* _Work instructions_
How many lines in the records below contain the word "электроды"? Reply with the number only.

* _Task inputs_

_ _ _ _ _

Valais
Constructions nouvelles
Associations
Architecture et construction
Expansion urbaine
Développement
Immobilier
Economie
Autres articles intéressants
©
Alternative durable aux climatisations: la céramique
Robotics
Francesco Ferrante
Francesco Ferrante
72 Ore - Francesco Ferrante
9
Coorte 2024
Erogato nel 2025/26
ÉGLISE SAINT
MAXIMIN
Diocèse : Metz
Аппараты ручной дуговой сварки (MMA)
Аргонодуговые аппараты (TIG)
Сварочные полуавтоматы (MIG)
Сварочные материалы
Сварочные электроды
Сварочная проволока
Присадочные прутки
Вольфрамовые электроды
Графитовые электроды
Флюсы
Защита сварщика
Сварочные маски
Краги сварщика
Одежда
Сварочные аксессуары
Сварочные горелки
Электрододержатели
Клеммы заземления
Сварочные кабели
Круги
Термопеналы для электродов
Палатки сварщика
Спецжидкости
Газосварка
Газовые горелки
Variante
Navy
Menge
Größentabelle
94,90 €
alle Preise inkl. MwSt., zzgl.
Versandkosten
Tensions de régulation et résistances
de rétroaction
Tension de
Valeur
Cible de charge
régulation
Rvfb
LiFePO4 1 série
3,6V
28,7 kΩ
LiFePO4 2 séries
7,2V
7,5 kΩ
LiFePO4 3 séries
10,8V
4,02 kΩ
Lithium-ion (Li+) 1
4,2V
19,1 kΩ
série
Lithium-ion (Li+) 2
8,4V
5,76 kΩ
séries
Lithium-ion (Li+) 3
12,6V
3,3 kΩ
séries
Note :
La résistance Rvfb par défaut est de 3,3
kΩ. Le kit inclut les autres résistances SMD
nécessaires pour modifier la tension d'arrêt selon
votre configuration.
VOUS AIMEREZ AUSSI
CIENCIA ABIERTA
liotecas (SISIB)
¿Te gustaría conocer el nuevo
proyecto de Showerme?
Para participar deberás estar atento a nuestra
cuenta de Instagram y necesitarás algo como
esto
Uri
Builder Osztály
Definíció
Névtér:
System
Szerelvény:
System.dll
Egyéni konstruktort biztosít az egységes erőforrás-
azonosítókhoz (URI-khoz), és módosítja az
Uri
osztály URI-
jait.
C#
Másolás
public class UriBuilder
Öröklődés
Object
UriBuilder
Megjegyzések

_ _ _ _ _

* _Answer to the problem_
3